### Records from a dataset

§

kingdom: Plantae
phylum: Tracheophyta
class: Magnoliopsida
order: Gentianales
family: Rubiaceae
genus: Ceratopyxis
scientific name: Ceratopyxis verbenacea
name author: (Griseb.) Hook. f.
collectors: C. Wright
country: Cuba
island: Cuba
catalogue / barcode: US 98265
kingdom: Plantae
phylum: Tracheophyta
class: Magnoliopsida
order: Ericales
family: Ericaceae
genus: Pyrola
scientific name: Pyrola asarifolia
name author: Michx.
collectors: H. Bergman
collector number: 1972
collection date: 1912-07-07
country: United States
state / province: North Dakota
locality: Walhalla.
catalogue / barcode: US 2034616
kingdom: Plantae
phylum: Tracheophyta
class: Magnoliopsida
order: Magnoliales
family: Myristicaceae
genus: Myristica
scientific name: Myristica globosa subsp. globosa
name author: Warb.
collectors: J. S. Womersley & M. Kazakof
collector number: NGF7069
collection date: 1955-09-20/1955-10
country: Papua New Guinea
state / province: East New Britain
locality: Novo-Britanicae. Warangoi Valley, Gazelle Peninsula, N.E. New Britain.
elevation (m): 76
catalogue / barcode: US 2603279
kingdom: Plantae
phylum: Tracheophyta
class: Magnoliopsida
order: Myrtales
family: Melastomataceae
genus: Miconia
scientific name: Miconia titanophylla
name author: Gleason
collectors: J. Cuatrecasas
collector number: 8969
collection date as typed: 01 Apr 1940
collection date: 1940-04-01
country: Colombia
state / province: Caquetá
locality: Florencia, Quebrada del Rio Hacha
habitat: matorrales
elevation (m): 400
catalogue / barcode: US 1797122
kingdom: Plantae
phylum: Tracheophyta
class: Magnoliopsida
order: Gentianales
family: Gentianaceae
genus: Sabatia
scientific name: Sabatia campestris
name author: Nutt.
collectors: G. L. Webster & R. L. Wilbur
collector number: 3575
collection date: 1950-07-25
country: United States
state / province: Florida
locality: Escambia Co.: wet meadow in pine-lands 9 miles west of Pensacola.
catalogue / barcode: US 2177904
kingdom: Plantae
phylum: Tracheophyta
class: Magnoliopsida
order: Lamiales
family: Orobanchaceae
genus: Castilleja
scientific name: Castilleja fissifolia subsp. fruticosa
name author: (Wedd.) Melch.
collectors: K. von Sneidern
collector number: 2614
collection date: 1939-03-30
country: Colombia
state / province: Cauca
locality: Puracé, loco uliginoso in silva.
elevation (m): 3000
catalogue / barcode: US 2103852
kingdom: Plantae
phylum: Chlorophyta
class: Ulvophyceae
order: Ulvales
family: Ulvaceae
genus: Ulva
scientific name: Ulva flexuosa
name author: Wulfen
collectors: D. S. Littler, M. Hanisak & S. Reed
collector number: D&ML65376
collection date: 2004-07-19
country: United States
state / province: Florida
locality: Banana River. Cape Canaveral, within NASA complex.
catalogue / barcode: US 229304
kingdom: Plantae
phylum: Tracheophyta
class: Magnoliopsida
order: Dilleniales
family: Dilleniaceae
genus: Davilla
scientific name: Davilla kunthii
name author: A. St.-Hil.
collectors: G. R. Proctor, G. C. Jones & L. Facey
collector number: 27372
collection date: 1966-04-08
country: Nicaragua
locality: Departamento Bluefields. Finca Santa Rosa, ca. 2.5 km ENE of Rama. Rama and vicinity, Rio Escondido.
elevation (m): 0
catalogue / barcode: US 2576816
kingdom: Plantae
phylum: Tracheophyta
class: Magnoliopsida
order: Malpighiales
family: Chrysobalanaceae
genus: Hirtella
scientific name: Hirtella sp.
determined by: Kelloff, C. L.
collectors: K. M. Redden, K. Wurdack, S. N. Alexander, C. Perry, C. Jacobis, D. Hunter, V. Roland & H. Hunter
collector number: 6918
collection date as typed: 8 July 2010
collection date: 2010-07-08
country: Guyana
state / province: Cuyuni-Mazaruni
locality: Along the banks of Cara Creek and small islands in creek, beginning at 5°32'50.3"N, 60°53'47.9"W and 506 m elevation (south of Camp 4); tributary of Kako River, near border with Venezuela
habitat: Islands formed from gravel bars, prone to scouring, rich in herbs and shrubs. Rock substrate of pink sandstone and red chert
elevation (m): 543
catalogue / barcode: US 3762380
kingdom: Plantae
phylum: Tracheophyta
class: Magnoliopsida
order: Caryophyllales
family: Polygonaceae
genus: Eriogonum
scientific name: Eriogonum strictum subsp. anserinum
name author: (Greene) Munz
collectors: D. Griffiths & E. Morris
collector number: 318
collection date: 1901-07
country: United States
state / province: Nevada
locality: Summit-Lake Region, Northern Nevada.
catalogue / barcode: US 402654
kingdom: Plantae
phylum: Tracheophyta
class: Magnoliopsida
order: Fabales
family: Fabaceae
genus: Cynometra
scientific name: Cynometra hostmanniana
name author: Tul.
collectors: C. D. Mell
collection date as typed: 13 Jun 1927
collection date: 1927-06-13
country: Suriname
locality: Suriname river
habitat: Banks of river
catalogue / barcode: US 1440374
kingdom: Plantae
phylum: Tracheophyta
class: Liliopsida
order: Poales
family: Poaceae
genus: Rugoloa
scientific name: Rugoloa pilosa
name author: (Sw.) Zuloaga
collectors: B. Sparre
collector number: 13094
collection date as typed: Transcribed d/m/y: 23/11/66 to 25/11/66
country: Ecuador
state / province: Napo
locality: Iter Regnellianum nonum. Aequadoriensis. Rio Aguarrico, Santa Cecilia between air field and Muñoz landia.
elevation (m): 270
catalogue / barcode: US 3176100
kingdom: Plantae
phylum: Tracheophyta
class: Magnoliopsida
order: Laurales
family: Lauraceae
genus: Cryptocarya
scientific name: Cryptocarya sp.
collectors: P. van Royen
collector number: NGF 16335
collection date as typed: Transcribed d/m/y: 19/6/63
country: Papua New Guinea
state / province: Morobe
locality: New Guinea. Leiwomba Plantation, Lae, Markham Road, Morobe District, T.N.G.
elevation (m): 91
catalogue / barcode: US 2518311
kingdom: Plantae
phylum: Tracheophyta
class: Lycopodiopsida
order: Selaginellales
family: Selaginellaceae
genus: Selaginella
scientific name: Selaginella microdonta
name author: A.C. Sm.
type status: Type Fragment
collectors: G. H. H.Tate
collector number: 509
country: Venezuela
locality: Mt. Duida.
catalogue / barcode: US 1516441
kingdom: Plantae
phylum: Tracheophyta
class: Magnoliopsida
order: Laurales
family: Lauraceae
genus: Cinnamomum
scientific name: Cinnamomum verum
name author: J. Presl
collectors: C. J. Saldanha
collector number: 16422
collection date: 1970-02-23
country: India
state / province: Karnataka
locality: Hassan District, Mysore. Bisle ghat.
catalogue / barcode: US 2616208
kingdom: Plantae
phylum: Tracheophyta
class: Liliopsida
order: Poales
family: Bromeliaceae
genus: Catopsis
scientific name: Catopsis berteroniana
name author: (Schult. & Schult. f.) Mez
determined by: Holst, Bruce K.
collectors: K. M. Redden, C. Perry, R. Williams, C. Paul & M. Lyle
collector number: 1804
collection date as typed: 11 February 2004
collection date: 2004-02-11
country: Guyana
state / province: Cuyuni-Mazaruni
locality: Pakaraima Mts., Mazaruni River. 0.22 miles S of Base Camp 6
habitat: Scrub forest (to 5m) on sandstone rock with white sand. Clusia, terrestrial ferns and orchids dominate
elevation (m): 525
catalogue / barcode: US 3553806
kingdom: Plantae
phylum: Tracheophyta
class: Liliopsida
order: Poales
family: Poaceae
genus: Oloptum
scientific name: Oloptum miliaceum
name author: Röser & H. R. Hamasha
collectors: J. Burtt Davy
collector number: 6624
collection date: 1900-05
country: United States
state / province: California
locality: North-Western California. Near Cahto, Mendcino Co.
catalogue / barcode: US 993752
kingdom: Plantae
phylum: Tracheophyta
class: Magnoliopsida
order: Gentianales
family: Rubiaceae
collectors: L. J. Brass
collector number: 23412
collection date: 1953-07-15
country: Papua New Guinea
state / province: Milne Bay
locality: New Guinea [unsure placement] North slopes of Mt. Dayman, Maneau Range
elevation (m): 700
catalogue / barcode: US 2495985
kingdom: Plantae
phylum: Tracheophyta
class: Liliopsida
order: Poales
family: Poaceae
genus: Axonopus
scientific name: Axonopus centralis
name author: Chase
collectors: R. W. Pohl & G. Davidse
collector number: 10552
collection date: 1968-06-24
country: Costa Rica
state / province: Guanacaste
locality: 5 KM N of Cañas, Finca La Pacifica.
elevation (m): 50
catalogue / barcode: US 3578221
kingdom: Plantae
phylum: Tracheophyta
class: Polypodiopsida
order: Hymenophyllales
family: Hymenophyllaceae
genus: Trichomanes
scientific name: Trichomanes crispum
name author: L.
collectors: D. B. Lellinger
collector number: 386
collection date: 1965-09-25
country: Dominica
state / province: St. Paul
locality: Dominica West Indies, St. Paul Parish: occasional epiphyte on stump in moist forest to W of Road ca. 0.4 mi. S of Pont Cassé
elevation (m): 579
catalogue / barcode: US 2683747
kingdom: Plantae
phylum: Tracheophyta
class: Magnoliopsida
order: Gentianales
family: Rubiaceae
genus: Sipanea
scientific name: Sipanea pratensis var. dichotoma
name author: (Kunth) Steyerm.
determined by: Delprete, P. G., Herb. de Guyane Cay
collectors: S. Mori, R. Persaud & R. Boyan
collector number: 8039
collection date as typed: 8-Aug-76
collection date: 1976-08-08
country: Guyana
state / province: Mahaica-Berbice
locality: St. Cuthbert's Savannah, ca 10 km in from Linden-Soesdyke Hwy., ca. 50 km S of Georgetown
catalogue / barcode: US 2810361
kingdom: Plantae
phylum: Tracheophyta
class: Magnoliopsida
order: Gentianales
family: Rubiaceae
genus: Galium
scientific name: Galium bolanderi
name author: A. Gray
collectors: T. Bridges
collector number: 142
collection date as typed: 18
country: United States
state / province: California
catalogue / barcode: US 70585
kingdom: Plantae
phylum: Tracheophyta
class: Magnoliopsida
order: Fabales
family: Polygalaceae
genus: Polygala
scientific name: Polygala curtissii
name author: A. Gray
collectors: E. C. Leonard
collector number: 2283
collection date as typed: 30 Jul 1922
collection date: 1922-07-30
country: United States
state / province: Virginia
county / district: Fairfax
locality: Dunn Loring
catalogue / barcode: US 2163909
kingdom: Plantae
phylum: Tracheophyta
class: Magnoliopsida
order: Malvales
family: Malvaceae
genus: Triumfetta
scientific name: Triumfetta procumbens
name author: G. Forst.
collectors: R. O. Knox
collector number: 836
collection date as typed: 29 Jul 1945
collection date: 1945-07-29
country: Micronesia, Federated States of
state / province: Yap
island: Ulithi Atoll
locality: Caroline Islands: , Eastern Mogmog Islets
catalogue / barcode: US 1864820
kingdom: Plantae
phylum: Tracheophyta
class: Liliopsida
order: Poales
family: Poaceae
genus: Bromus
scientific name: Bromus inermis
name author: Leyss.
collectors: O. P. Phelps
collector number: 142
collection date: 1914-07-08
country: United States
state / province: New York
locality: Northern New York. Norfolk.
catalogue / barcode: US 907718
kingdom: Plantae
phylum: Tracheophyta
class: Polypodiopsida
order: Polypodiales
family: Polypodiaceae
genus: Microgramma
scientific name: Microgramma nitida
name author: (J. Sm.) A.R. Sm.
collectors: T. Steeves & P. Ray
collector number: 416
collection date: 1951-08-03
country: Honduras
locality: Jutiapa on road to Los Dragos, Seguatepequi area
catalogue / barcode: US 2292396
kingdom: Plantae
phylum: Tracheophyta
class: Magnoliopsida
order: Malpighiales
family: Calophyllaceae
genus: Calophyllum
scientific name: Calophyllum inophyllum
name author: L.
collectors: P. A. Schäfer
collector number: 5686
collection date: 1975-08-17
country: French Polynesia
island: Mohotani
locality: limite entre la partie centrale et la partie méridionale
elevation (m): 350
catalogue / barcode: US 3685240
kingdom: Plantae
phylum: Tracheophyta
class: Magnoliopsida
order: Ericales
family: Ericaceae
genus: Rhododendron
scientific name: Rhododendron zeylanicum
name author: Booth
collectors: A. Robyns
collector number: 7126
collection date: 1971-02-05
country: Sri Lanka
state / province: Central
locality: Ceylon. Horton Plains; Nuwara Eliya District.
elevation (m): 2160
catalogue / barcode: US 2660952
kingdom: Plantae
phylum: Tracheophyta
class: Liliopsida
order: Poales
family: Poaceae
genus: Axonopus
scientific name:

§

### YOUR TASK
Express as a JSON list of strings, one string per line and omitting blank lines, the lines of the items starting at the line containing "locality: Mt. Duida." and ending at the line containing "state / province: Karnataka", both included.

### EXERCISE OUTPUT
[
  "locality: Mt. Duida.",
  "catalogue / barcode: US 1516441",
  "kingdom: Plantae",
  "phylum: Tracheophyta",
  "class: Magnoliopsida",
  "order: Laurales",
  "family: Lauraceae",
  "genus: Cinnamomum",
  "scientific name: Cinnamomum verum",
  "name author: J. Presl",
  "collectors: C. J. Saldanha",
  "collector number: 16422",
  "collection date: 1970-02-23",
  "country: India",
  "state / province: Karnataka"
]